*DATA SUPPLIED*
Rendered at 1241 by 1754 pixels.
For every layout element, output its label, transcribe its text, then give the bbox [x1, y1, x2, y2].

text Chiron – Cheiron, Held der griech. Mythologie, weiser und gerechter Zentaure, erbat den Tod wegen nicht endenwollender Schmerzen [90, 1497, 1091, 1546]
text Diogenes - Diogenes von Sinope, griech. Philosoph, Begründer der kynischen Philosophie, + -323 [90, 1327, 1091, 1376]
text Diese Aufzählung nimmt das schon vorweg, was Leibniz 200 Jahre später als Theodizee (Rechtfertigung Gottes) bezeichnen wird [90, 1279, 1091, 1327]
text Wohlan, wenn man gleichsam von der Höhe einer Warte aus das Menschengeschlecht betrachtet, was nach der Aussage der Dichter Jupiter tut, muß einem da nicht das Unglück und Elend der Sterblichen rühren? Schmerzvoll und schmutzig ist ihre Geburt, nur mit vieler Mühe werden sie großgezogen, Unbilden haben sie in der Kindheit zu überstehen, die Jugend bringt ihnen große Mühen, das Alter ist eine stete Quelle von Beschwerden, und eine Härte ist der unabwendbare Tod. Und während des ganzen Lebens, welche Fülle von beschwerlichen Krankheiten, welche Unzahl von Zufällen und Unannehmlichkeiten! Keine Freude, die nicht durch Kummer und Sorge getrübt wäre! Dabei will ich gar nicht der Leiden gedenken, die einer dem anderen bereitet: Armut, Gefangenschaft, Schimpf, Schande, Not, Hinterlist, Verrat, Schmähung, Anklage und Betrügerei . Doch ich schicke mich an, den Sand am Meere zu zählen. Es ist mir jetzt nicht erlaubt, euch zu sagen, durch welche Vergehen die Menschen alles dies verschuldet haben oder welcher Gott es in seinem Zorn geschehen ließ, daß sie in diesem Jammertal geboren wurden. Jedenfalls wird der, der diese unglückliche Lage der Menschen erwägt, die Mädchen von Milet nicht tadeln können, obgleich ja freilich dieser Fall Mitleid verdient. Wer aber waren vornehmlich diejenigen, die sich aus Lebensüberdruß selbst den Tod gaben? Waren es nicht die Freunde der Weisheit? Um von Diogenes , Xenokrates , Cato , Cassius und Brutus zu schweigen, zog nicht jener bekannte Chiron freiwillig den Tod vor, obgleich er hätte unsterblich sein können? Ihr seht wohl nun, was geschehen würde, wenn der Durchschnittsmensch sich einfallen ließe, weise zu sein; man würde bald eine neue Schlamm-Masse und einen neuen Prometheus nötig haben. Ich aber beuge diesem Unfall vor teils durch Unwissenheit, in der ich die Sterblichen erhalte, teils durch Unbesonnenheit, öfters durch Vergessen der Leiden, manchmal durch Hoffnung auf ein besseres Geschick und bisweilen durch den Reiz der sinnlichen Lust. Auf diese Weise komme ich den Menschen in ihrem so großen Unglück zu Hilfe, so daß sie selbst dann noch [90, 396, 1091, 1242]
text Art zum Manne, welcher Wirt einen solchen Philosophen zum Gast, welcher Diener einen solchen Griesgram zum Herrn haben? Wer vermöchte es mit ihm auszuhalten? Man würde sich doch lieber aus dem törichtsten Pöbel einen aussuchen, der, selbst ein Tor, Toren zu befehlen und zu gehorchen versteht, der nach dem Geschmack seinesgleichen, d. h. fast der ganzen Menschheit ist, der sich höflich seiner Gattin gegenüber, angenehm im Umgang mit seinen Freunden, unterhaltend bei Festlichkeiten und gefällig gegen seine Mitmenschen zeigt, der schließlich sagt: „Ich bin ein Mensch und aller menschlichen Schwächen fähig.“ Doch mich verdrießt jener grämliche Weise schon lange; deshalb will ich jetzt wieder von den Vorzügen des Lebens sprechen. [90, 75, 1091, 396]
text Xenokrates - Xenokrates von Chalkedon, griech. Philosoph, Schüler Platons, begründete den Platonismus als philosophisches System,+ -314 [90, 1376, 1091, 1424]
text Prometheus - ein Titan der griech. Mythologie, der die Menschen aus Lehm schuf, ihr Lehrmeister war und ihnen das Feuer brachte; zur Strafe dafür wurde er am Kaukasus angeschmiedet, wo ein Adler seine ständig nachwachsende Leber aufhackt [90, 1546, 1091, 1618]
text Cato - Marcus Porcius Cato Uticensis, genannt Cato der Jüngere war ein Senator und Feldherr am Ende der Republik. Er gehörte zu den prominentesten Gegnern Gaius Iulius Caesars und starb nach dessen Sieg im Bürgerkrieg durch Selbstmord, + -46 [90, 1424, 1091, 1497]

*REQUIREMENT*
Write out each entry again, word for word.

*PROBLEM SOLUTION*
Rendered at 1241 by 1754 pixels.
For every layout element, output its label, transcribe its text, then give the bbox [x1, y1, x2, y2].

text Chiron – Cheiron, Held der griech. Mythologie, weiser und gerechter Zentaure, erbat den Tod wegen nicht endenwollender Schmerzen [90, 1497, 1091, 1546]
text Diogenes - Diogenes von Sinope, griech. Philosoph, Begründer der kynischen Philosophie, + -323 [90, 1327, 1091, 1376]
text Diese Aufzählung nimmt das schon vorweg, was Leibniz 200 Jahre später als Theodizee (Rechtfertigung Gottes) bezeichnen wird [90, 1279, 1091, 1327]
text Wohlan, wenn man gleichsam von der Höhe einer Warte aus das Menschengeschlecht betrachtet, was nach der Aussage der Dichter Jupiter tut, muß einem da nicht das Unglück und Elend der Sterblichen rühren? Schmerzvoll und schmutzig ist ihre Geburt, nur mit vieler Mühe werden sie großgezogen, Unbilden haben sie in der Kindheit zu überstehen, die Jugend bringt ihnen große Mühen, das Alter ist eine stete Quelle von Beschwerden, und eine Härte ist der unabwendbare Tod. Und während des ganzen Lebens, welche Fülle von beschwerlichen Krankheiten, welche Unzahl von Zufällen und Unannehmlichkeiten! Keine Freude, die nicht durch Kummer und Sorge getrübt wäre! Dabei will ich gar nicht der Leiden gedenken, die einer dem anderen bereitet: Armut, Gefangenschaft, Schimpf, Schande, Not, Hinterlist, Verrat, Schmähung, Anklage und Betrügerei . Doch ich schicke mich an, den Sand am Meere zu zählen. Es ist mir jetzt nicht erlaubt, euch zu sagen, durch welche Vergehen die Menschen alles dies verschuldet haben oder welcher Gott es in seinem Zorn geschehen ließ, daß sie in diesem Jammertal geboren wurden. Jedenfalls wird der, der diese unglückliche Lage der Menschen erwägt, die Mädchen von Milet nicht tadeln können, obgleich ja freilich dieser Fall Mitleid verdient. Wer aber waren vornehmlich diejenigen, die sich aus Lebensüberdruß selbst den Tod gaben? Waren es nicht die Freunde der Weisheit? Um von Diogenes , Xenokrates , Cato , Cassius und Brutus zu schweigen, zog nicht jener bekannte Chiron freiwillig den Tod vor, obgleich er hätte unsterblich sein können? Ihr seht wohl nun, was geschehen würde, wenn der Durchschnittsmensch sich einfallen ließe, weise zu sein; man würde bald eine neue Schlamm-Masse und einen neuen Prometheus nötig haben. Ich aber beuge diesem Unfall vor teils durch Unwissenheit, in der ich die Sterblichen erhalte, teils durch Unbesonnenheit, öfters durch Vergessen der Leiden, manchmal durch Hoffnung auf ein besseres Geschick und bisweilen durch den Reiz der sinnlichen Lust. Auf diese Weise komme ich den Menschen in ihrem so großen Unglück zu Hilfe, so daß sie selbst dann noch [90, 396, 1091, 1242]
text Art zum Manne, welcher Wirt einen solchen Philosophen zum Gast, welcher Diener einen solchen Griesgram zum Herrn haben? Wer vermöchte es mit ihm auszuhalten? Man würde sich doch lieber aus dem törichtsten Pöbel einen aussuchen, der, selbst ein Tor, Toren zu befehlen und zu gehorchen versteht, der nach dem Geschmack seinesgleichen, d. h. fast der ganzen Menschheit ist, der sich höflich seiner Gattin gegenüber, angenehm im Umgang mit seinen Freunden, unterhaltend bei Festlichkeiten und gefällig gegen seine Mitmenschen zeigt, der schließlich sagt: „Ich bin ein Mensch und aller menschlichen Schwächen fähig.“ Doch mich verdrießt jener grämliche Weise schon lange; deshalb will ich jetzt wieder von den Vorzügen des Lebens sprechen. [90, 75, 1091, 396]
text Xenokrates - Xenokrates von Chalkedon, griech. Philosoph, Schüler Platons, begründete den Platonismus als philosophisches System,+ -314 [90, 1376, 1091, 1424]
text Prometheus - ein Titan der griech. Mythologie, der die Menschen aus Lehm schuf, ihr Lehrmeister war und ihnen das Feuer brachte; zur Strafe dafür wurde er am Kaukasus angeschmiedet, wo ein Adler seine ständig nachwachsende Leber aufhackt [90, 1546, 1091, 1618]
text Cato - Marcus Porcius Cato Uticensis, genannt Cato der Jüngere war ein Senator und Feldherr am Ende der Republik. Er gehörte zu den prominentesten Gegnern Gaius Iulius Caesars und starb nach dessen Sieg im Bürgerkrieg durch Selbstmord, + -46 [90, 1424, 1091, 1497]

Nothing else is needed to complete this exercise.